* **What this task involves**: Rewrite the lines running from the line with "ma tardavali ‘l carco e la via stretta." up to and including the line with "e son col corpo ch’i’ ho sempre avuto.", changing "fiume" to "torrente" and keeping everything else the same.

--- Data extract Enclosed Below ---

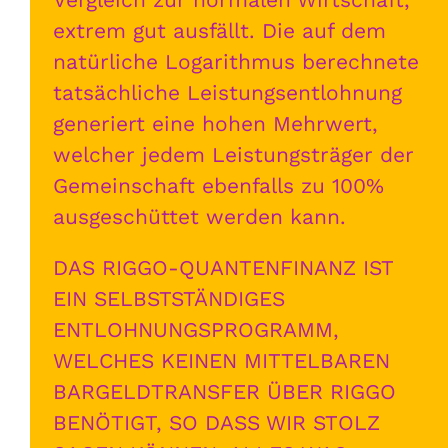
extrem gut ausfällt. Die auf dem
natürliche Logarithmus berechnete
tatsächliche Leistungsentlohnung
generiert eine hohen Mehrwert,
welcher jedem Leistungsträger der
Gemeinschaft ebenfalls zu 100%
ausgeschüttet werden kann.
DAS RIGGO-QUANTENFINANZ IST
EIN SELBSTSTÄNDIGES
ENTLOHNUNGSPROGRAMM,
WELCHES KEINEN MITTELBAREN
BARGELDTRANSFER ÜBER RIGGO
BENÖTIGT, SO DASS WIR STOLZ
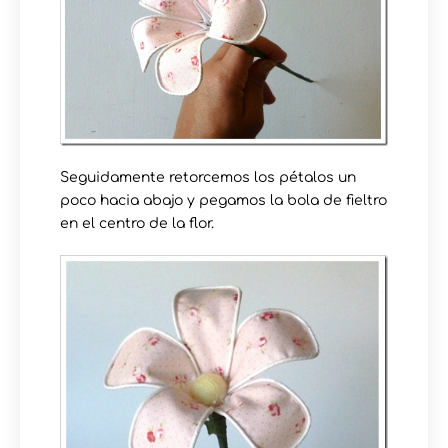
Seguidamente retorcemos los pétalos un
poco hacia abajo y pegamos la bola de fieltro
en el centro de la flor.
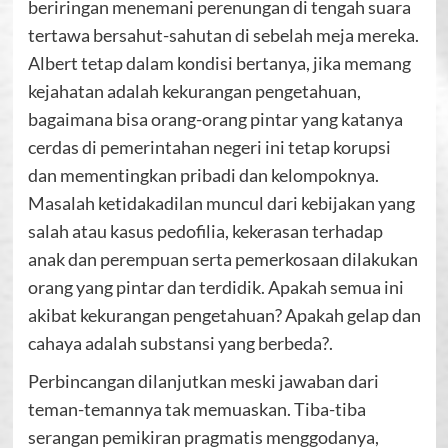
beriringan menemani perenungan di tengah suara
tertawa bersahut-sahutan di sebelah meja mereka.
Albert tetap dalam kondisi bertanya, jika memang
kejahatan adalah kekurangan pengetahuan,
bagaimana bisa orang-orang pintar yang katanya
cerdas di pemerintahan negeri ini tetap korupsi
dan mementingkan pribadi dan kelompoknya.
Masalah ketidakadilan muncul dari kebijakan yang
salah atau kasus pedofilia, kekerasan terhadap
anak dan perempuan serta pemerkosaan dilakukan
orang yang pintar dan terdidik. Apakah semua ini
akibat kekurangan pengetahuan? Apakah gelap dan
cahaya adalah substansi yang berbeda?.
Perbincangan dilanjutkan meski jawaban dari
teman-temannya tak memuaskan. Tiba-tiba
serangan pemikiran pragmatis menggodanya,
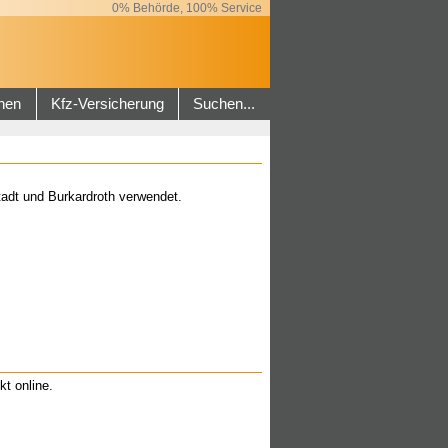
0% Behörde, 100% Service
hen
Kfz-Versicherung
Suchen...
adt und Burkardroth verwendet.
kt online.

--- End of Enclosed Data extract ---
--- Data extract Enclosed Below ---

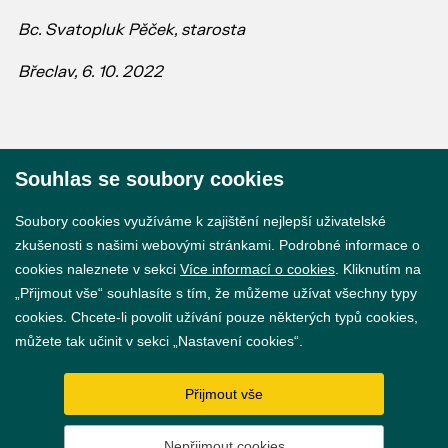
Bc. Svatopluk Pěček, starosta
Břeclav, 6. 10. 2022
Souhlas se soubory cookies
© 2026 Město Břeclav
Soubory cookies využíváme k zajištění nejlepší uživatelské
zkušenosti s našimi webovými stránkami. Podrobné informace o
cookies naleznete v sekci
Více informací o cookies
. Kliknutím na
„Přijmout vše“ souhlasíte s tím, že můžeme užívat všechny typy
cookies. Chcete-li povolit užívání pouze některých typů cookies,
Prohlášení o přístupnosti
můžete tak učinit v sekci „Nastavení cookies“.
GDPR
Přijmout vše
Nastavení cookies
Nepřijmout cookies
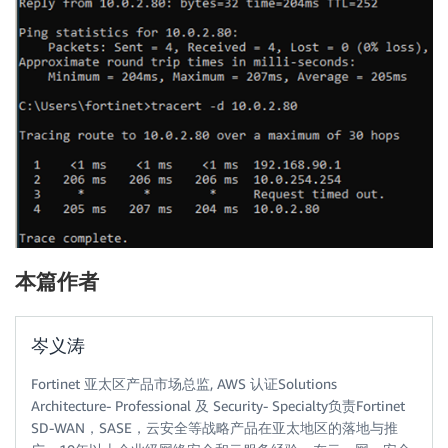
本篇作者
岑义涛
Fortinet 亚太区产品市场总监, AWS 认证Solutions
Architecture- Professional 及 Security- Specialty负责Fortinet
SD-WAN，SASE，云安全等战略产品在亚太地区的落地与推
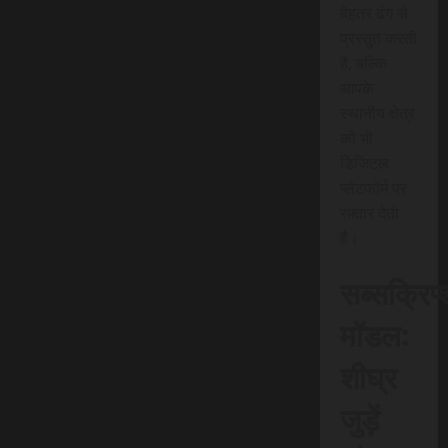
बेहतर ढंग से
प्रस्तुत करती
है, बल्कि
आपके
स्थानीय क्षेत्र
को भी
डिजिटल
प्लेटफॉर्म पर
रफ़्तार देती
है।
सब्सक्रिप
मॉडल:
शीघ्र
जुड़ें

--- End of Enclosed Data extract ---
--- Data extract Enclosed Below ---

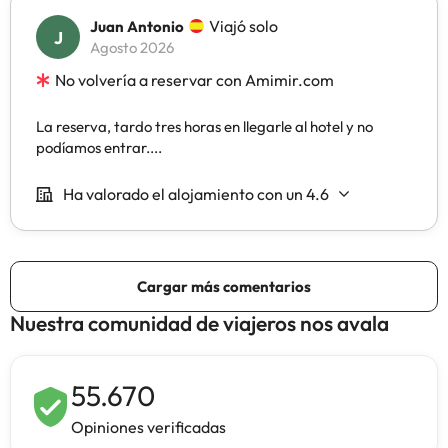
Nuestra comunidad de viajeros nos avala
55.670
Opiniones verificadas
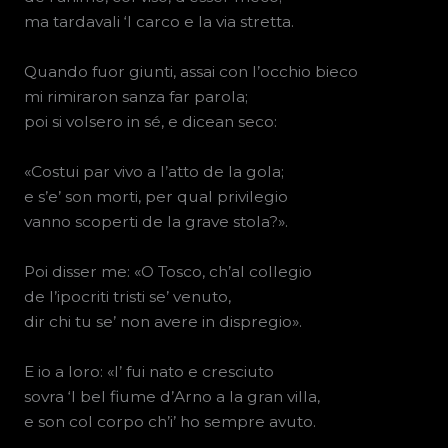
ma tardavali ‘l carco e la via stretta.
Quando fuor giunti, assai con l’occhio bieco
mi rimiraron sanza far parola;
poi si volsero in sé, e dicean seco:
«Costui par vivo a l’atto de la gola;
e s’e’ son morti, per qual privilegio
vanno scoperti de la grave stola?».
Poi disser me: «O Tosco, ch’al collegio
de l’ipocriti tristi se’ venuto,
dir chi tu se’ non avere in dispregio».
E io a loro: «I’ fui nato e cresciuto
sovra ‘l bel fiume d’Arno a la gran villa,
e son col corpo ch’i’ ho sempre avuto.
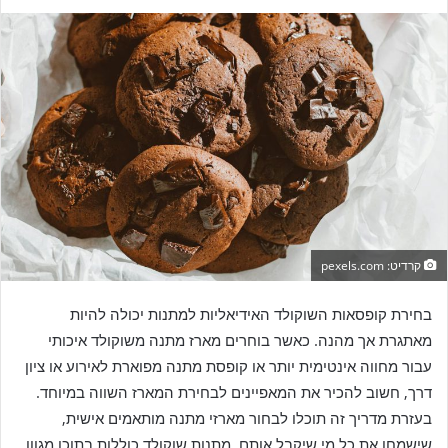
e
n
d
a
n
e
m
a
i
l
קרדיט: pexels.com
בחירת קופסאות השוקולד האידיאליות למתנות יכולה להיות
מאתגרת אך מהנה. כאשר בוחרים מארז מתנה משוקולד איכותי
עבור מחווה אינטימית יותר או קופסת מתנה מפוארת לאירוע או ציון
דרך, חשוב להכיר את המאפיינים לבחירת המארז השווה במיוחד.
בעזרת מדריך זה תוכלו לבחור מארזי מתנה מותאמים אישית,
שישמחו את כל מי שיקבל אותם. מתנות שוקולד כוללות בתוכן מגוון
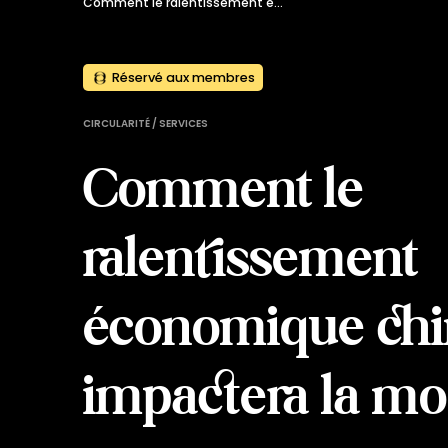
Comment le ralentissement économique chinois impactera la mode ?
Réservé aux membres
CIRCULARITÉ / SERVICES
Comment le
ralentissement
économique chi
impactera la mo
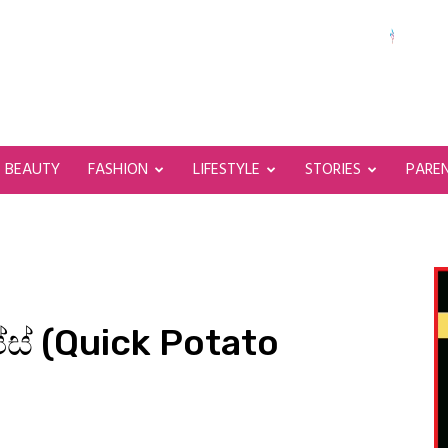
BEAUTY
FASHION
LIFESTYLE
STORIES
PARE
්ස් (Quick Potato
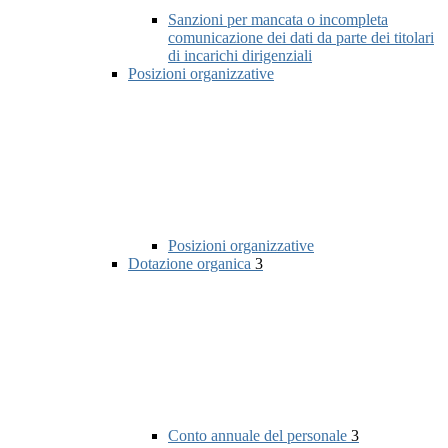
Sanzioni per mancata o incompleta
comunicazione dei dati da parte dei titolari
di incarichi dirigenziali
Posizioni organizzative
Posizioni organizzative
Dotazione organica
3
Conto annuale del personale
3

--- End of Enclosed Data extract ---

* **Answer to the exercise**:
ma tardavali ‘l carco e la via stretta.
Quando fuor giunti, assai con l’occhio bieco
mi rimiraron sanza far parola;
poi si volsero in sé, e dicean seco:
«Costui par vivo a l’atto de la gola;
e s’e’ son morti, per qual privilegio
vanno scoperti de la grave stola?».
Poi disser me: «O Tosco, ch’al collegio
de l’ipocriti tristi se’ venuto,
dir chi tu se’ non avere in dispregio».
E io a loro: «I’ fui nato e cresciuto
sovra ‘l bel torrente d’Arno a la gran villa,
e son col corpo ch’i’ ho sempre avuto.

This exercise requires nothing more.